[Records drawn from a dataset]

○ ○ ○ ○ ○

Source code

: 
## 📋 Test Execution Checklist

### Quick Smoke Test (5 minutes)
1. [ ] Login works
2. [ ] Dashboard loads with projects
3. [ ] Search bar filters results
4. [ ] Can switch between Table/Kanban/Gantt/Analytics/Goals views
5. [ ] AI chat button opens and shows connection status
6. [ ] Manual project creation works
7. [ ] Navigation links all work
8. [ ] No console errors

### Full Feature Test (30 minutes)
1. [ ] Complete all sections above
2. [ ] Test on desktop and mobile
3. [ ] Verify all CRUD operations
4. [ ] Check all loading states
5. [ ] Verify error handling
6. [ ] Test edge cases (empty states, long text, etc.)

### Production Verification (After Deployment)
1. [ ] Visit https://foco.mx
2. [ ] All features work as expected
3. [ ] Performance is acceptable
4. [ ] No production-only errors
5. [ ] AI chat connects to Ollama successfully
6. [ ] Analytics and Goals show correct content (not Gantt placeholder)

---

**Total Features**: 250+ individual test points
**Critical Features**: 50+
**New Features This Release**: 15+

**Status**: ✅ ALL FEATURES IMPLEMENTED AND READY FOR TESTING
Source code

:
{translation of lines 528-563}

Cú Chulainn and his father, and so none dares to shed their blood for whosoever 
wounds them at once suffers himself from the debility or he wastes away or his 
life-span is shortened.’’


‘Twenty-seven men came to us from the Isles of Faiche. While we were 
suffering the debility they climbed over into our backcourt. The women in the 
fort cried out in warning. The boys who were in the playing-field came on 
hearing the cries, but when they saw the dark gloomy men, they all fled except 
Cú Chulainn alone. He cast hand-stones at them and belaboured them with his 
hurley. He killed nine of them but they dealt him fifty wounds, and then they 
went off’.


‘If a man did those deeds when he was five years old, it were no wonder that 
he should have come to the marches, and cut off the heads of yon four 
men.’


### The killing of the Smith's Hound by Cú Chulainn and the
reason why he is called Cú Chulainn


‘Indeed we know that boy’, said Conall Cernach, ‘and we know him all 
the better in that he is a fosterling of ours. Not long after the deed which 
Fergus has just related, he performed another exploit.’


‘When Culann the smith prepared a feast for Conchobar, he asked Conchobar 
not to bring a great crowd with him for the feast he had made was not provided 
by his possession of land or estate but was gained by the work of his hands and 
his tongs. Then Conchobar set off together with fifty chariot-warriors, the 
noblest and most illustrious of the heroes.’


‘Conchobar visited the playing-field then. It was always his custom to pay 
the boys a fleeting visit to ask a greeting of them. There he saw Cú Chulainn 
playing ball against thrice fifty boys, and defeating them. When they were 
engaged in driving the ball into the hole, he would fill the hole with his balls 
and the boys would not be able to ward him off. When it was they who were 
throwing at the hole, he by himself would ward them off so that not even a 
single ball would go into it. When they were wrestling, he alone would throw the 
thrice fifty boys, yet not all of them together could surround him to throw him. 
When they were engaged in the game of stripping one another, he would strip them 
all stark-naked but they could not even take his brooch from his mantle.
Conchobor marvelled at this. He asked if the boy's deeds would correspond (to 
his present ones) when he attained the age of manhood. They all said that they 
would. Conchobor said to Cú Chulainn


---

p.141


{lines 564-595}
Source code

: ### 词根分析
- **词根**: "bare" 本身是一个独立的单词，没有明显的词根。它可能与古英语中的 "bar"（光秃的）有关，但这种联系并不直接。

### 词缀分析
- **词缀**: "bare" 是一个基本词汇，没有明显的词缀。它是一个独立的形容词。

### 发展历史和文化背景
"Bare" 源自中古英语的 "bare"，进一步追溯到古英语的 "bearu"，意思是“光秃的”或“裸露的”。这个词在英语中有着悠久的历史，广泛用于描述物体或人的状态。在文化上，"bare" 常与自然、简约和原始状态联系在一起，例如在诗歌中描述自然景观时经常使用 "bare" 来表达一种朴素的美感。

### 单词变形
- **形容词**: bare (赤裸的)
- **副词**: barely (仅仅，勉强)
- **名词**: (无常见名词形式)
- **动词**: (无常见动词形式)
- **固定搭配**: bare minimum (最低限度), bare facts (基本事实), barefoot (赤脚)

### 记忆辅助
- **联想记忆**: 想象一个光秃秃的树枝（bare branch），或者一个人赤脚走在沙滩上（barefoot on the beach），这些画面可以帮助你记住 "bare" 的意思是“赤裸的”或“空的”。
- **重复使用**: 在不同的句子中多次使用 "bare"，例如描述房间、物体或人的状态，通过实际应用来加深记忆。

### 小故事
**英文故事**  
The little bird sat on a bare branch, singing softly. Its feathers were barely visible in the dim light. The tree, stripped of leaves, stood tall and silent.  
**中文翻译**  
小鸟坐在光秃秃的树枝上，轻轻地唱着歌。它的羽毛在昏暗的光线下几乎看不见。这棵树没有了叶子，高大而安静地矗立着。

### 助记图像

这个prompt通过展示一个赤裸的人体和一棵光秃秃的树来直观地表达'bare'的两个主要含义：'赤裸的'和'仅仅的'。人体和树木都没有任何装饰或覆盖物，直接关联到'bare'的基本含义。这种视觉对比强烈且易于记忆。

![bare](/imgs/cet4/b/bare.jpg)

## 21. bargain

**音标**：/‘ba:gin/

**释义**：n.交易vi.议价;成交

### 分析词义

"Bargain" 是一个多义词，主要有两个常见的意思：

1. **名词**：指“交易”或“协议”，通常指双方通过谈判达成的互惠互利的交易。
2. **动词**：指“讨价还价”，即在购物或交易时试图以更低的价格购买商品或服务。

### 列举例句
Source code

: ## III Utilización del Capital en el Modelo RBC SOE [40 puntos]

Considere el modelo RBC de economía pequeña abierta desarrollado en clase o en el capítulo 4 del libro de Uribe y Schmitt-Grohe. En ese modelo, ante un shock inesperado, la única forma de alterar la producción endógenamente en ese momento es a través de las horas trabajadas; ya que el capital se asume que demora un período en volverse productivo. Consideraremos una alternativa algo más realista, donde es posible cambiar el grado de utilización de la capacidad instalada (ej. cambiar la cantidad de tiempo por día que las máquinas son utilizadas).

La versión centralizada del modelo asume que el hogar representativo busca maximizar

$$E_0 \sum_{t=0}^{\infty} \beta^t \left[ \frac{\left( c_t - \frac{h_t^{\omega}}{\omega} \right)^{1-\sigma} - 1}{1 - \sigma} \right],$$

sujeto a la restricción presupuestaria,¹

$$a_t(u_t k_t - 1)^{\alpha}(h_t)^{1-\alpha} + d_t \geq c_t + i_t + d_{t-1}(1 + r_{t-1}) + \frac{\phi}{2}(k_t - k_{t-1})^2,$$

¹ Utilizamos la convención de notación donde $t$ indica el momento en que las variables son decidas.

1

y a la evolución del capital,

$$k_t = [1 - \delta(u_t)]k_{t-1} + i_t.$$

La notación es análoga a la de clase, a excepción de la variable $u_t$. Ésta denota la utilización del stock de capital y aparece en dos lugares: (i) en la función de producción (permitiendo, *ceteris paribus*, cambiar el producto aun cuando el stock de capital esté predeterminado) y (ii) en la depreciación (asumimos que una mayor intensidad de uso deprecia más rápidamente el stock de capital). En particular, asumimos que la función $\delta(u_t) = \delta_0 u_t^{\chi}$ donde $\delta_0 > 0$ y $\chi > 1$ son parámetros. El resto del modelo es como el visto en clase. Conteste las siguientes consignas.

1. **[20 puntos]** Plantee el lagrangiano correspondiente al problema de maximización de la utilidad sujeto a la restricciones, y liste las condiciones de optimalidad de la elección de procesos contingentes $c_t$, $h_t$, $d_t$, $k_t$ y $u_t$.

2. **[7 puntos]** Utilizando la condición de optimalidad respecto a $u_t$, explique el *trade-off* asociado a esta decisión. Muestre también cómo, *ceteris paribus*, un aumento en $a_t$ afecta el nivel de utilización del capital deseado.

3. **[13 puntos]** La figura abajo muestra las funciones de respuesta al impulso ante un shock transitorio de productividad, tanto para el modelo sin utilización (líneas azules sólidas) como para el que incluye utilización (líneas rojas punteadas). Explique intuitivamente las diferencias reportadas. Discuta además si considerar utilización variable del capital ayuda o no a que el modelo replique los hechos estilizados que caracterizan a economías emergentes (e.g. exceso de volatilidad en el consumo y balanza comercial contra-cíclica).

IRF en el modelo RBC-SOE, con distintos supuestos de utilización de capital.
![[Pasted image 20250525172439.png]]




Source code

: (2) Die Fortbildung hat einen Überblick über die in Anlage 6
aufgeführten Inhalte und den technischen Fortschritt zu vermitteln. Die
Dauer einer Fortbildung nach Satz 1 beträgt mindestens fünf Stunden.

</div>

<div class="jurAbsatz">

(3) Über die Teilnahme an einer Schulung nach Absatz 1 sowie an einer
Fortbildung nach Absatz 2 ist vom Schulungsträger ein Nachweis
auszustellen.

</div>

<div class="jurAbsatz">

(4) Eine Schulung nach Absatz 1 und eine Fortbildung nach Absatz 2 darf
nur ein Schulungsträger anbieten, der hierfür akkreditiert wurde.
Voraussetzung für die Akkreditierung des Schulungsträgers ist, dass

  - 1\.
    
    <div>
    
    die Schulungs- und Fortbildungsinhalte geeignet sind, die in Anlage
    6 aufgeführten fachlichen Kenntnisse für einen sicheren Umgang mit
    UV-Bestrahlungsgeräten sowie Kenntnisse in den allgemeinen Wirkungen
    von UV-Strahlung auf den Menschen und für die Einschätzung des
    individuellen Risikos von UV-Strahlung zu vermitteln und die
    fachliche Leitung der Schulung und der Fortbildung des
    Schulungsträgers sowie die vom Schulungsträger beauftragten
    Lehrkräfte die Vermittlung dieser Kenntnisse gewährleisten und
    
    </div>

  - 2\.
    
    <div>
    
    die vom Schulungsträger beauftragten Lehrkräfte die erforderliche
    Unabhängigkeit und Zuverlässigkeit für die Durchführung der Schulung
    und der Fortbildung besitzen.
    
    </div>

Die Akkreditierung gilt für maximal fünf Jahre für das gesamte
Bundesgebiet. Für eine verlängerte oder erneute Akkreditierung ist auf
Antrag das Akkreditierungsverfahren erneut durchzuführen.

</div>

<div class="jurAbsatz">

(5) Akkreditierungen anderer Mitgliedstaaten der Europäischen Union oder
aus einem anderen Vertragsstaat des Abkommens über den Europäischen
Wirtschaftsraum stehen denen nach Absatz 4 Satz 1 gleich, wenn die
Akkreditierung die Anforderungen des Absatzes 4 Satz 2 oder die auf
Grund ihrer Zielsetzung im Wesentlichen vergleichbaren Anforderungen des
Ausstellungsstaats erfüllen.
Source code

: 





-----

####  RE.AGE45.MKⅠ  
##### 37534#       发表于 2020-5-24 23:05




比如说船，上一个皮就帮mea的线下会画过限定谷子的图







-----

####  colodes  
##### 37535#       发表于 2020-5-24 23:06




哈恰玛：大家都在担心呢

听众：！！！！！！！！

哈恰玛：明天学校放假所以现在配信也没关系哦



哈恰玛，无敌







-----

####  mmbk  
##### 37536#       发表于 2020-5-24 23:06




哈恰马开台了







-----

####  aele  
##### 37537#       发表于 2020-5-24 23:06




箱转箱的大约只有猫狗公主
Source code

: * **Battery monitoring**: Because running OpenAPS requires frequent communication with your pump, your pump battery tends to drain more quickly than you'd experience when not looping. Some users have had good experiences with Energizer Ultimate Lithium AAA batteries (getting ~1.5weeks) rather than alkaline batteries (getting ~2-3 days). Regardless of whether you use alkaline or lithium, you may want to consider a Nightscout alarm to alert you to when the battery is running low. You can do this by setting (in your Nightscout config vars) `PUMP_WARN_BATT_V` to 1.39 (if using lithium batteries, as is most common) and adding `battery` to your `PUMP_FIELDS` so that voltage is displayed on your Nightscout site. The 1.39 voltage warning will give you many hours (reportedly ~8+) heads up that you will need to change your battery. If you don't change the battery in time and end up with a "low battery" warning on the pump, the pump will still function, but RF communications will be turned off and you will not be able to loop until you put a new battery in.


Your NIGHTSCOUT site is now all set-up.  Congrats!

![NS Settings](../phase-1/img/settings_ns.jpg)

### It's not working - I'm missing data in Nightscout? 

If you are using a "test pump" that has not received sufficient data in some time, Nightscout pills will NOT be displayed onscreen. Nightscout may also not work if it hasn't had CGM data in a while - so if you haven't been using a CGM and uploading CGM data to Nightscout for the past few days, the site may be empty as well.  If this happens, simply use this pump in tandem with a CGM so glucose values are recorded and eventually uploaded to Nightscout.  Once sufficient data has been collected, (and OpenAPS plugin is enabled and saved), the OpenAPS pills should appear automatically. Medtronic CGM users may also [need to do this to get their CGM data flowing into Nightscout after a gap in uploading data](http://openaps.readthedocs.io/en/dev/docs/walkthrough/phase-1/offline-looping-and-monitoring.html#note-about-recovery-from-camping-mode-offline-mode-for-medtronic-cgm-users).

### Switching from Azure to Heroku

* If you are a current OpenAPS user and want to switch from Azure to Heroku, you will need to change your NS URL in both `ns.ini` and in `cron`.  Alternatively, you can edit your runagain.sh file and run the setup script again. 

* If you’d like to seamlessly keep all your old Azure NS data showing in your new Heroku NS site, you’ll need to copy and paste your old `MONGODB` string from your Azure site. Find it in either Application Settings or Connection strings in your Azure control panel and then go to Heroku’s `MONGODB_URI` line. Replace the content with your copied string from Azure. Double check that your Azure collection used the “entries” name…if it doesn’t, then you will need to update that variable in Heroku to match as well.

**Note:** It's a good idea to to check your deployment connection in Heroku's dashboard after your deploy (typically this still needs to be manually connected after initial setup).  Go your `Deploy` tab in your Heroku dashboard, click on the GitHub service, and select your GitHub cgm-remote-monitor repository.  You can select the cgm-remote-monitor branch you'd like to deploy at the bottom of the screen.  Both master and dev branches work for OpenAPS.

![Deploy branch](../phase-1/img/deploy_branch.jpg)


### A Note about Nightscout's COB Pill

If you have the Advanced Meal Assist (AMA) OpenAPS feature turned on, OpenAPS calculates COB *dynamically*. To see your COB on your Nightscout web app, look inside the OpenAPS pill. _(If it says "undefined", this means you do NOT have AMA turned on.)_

○ ○ ○ ○ ○

(What the task asks)
Scan the entries above for the word "ward". Report the lines that hold it.

(Result of the task)
and the boys would not be able to ward him off. When it was they who were 
throwing at the hole, he by himself would ward them off so that not even a 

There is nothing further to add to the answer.